As a child, Kushner recalled, she basked in the delight of the original Tchaikovsky ballet, dancing around her living room dressed in a frilly petticoat dreaming of Clara, and the Sugar Plum Fairies.

The original collaboration with the band, which resulted in an audio CD and yearly live productions, was all about the music, Kushner said. When writing the children’s novel, she would play the music to remind herself of its roots and to keep her in a good mood.

The Tale

The tale begins at a large family Hanukkah gathering with aunts, uncles, and lots of cousins. The all-too-predictable annual party is interrupted by the unexpected appearance of the mysterious Tanta Miriam.

“It was an old, old lady, with a huge old satchel on her shoulders. Her hair was as white as the moon, and she was all wrapped up in layers and layers of scarves, scarves like all the colors of the world.”

Winn-Lederer’s full-page black and white illustration depicts a grand and worldly-wise woman with wild hair, and penetrating eyes.

“It’s been some trip!” Tante Miriam announces as she makes her entrance.  “Deserts, mountains, rivers…. I crossed the Red Sea with the rest.”

But it’s the sack of gifts that beckon the cousins and Tante Miriam seemed to know what each one wanted. Except poor Sara. No telescope, autographed baseball, or costumes and candy for her. Instead, Sara gets a gold metal dreydl, “almost as big as a book,” with fancy squiggles and scrollwork all over.

When a fight ensues among the cousins over the Golden Dreydl, Sara accidentally tosses it through Aunt Leah’s giant television screen, setting off a mysterious adventure taking Sara back to ancient Biblical days where she discovers that her Golden Dreydl is really a golden princess, daughter of King Solomon and the Queen of Sheba.

When a pack of ne’er do well demons kidnap the Golden Girl, Sara sets out on a journey to rescue her.

Along the way, Sara teams up with The Fool, an endearing character who provides a mixture of Chelm-like humor and wisdom, along with a handful of sometimes hokey, sometimes baffling riddles.

Kushner’s original idea to create a young Jewish heroine whose dreamlike adventures mirror The Nutcracker’s Clara was turned upside down when Shirim band member Michael McLaughlin insisted she push the envelope.

She chuckled as she recalled McLaughlin’s admonition: “’Sara has to kick butt, she has to save the world,” he told her.

Indeed, Kushner’s young girl is feisty, inquisitive, and at times, moody. By outwitting the demons at their own game, she rescues the princess and saves the day.

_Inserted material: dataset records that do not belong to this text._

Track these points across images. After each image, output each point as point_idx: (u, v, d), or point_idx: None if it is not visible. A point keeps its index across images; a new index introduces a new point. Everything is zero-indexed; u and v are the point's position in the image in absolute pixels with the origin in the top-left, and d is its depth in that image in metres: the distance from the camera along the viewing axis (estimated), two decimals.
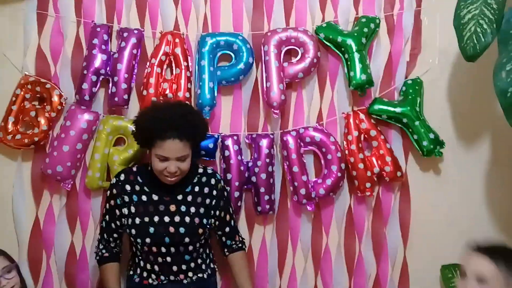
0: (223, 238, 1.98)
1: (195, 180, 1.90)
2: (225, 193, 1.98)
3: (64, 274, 2.15)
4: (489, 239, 1.63)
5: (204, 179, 1.91)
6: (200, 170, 1.93)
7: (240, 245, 2.00)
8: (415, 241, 2.19)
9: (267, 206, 2.12)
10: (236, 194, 2.10)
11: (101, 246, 1.94)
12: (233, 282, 2.03)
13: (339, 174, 2.10)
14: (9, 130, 2.06)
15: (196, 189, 1.89)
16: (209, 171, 1.95)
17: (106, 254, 1.92)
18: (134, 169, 1.94)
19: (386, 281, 2.18)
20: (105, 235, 1.93)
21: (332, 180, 2.11)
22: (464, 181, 2.20)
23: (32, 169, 2.14)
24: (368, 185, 2.09)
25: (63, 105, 2.09)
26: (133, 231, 1.84)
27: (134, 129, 1.86)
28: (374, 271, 2.19)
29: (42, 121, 2.07)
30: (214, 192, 1.91)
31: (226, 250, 1.99)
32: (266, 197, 2.11)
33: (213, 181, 1.92)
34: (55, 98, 2.07)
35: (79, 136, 2.05)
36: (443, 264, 2.14)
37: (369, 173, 2.09)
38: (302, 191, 2.10)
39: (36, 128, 2.07)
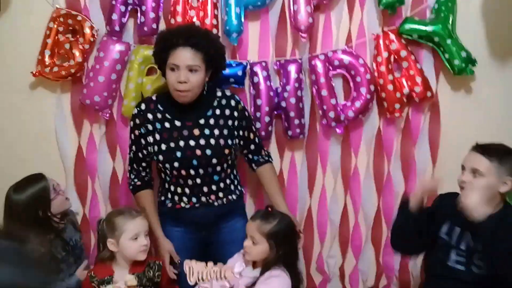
0: (250, 156, 2.05)
1: (215, 104, 1.94)
2: (246, 113, 2.02)
3: (109, 198, 2.31)
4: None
5: (224, 101, 1.96)
6: (219, 94, 1.97)
7: (266, 158, 2.07)
8: (444, 160, 2.22)
9: (297, 130, 2.17)
10: (267, 119, 2.15)
11: (132, 176, 2.03)
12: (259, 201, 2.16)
13: (368, 96, 2.11)
14: (47, 63, 2.15)
15: (217, 112, 1.94)
16: (228, 94, 1.99)
17: (139, 183, 2.02)
18: (154, 98, 1.98)
19: None
20: (134, 165, 2.01)
21: (361, 102, 2.12)
22: (496, 101, 2.18)
23: (71, 100, 2.24)
24: (397, 106, 2.10)
25: (95, 36, 2.14)
26: (161, 157, 1.91)
27: (152, 54, 1.92)
28: (402, 190, 2.25)
29: (77, 53, 2.14)
30: (235, 113, 1.96)
31: (253, 164, 2.07)
32: (296, 122, 2.15)
33: (233, 102, 1.97)
34: (87, 30, 2.12)
35: (113, 67, 2.11)
36: None
37: (398, 94, 2.09)
38: (331, 114, 2.13)
39: (72, 60, 2.14)
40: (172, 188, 1.98)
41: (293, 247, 1.80)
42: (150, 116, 1.93)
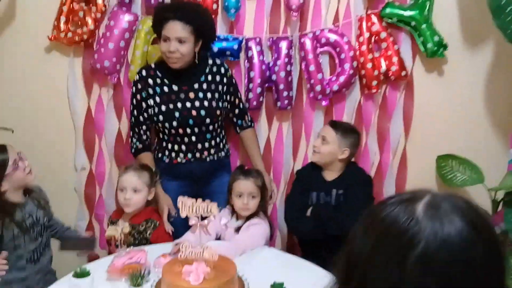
0: (234, 119, 2.32)
1: (207, 71, 2.20)
2: (234, 80, 2.28)
3: (114, 155, 2.55)
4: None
5: (215, 69, 2.21)
6: (210, 62, 2.22)
7: (249, 123, 2.34)
8: (415, 134, 2.45)
9: (286, 102, 2.40)
10: (258, 90, 2.38)
11: (134, 140, 2.26)
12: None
13: (351, 72, 2.34)
14: (62, 29, 2.36)
15: (209, 78, 2.19)
16: (218, 62, 2.24)
17: (140, 146, 2.26)
18: (153, 65, 2.23)
19: (387, 168, 2.49)
20: (136, 129, 2.25)
21: (345, 77, 2.35)
22: (466, 82, 2.39)
23: (83, 64, 2.46)
24: (374, 83, 2.33)
25: (107, 6, 2.35)
26: (161, 117, 2.16)
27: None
28: (377, 160, 2.49)
29: (89, 21, 2.35)
30: (225, 80, 2.22)
31: (237, 128, 2.34)
32: (285, 94, 2.38)
33: (222, 70, 2.22)
34: (100, 1, 2.33)
35: (122, 35, 2.33)
36: (439, 155, 2.42)
37: (376, 72, 2.32)
38: (318, 87, 2.36)
39: (85, 27, 2.35)
40: (170, 146, 2.22)
41: (266, 198, 2.11)
42: (150, 81, 2.17)
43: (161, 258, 1.72)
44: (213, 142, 2.24)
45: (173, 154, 2.23)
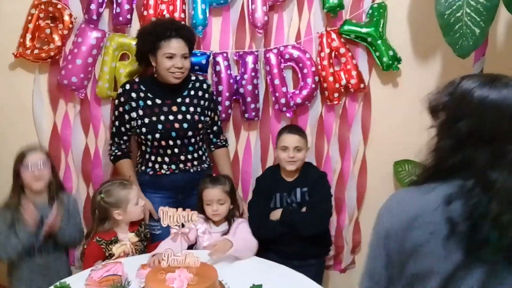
0: (211, 136, 2.40)
1: (190, 86, 2.28)
2: (214, 97, 2.37)
3: (81, 170, 2.55)
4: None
5: (197, 84, 2.30)
6: (193, 78, 2.31)
7: (223, 142, 2.44)
8: (373, 142, 2.61)
9: (253, 113, 2.50)
10: (227, 103, 2.47)
11: (113, 148, 2.31)
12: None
13: (313, 86, 2.48)
14: (27, 46, 2.36)
15: (192, 92, 2.27)
16: (201, 78, 2.34)
17: (119, 153, 2.30)
18: (137, 79, 2.29)
19: (348, 175, 2.64)
20: (116, 138, 2.29)
21: (307, 91, 2.49)
22: (418, 94, 2.51)
23: (49, 80, 2.46)
24: (336, 95, 2.48)
25: (73, 23, 2.37)
26: (143, 130, 2.21)
27: (136, 43, 2.20)
28: (339, 167, 2.64)
29: (56, 37, 2.36)
30: (206, 95, 2.30)
31: (212, 146, 2.42)
32: (252, 106, 2.49)
33: (205, 86, 2.31)
34: (66, 18, 2.35)
35: (90, 51, 2.36)
36: (395, 160, 2.60)
37: (337, 85, 2.47)
38: (282, 100, 2.48)
39: (52, 44, 2.36)
40: (153, 158, 2.27)
41: (236, 200, 2.22)
42: (133, 95, 2.23)
43: (141, 270, 1.76)
44: (195, 154, 2.31)
45: (157, 166, 2.27)
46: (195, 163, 2.31)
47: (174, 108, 2.23)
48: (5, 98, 2.48)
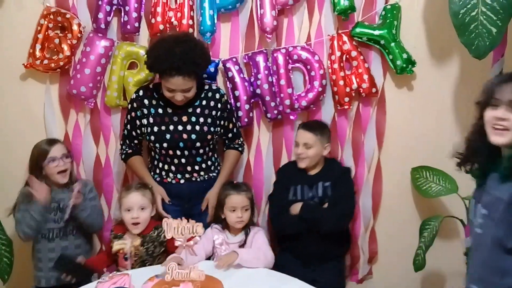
0: (226, 141, 2.36)
1: (202, 95, 2.23)
2: (228, 106, 2.31)
3: (93, 180, 2.53)
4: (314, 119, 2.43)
5: (210, 94, 2.24)
6: (206, 87, 2.26)
7: (237, 146, 2.37)
8: (389, 148, 2.54)
9: (275, 111, 2.42)
10: (247, 107, 2.41)
11: (124, 147, 2.31)
12: None
13: (319, 89, 2.41)
14: (37, 56, 2.37)
15: (204, 103, 2.22)
16: (214, 87, 2.28)
17: (130, 151, 2.30)
18: (151, 86, 2.27)
19: (363, 181, 2.56)
20: (127, 140, 2.29)
21: (313, 94, 2.42)
22: (434, 96, 2.50)
23: (59, 90, 2.47)
24: (346, 99, 2.41)
25: (82, 33, 2.37)
26: (152, 138, 2.20)
27: (145, 63, 2.16)
28: (353, 173, 2.55)
29: (65, 47, 2.36)
30: (219, 105, 2.25)
31: (224, 147, 2.38)
32: (272, 104, 2.41)
33: (217, 95, 2.25)
34: (75, 27, 2.35)
35: (98, 60, 2.36)
36: (412, 167, 2.51)
37: (348, 89, 2.40)
38: (287, 101, 2.42)
39: (61, 53, 2.37)
40: (161, 165, 2.26)
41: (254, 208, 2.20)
42: (146, 101, 2.21)
43: (148, 283, 1.73)
44: (203, 165, 2.27)
45: (164, 173, 2.27)
46: (202, 173, 2.28)
47: (184, 118, 2.20)
48: (17, 108, 2.49)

While magical, Tante Miriam strays far from the Uncle Drosselmeyer character of the Nutcracker.

“She’s a cool, older woman,” something missing from magical tales she read as a kid. “Even in Harry Potter, there are no cool magic women,” Kushner said.

After a decade of performing and writing about Sara, has the fictional character become Kushner’s Hanukah companion?

“No, in some ways, she’s completely different from me,” Kushner told JBooks.

But, Kusher acknowledged that the fictional Sara is like a part of her when she was a kid. “It wasn’t that I didn’t like Hanukkah. But I wanted Christmas,” she said.

Kushner disagrees with some early reviews which suggest that by book’s end, Sara has “learned a lesson.”

“I don’t think so. She doesn’t learn that Hanukah is a fabulous holiday.” Rather, Kushner reflected, the lesson is not to take yourself too seriously.

“She’s had a great adventure and learned to lighten up a little,” Kushner said.

While the book is a good yarn, with no intended lesson plan, Kushner does draw on Jewish historical figures and lore. There are no demons in the Bible, but there are demons in Jewish literature, Kushner said, referring to Middle Eastern and Persian culture, as well as Eastern European writers such as Isaac Bashevis Singer.

“Jewish demons are not pure evil, like Christian or Muslim devils,” she elaborated. “Some of them are even goofy, or tricksters.”

The magical character of The Fool is based on the Yiddish Badchen, the wedding jester whose role was to make everyone laugh.

In crafting the books' riddles, Kushner, who grew up in Cleveland, relied on her fond childhood memories of her New York relatives, who she described as exotic.

“They were funny. They had wisecracks and great jokes,” she recalled.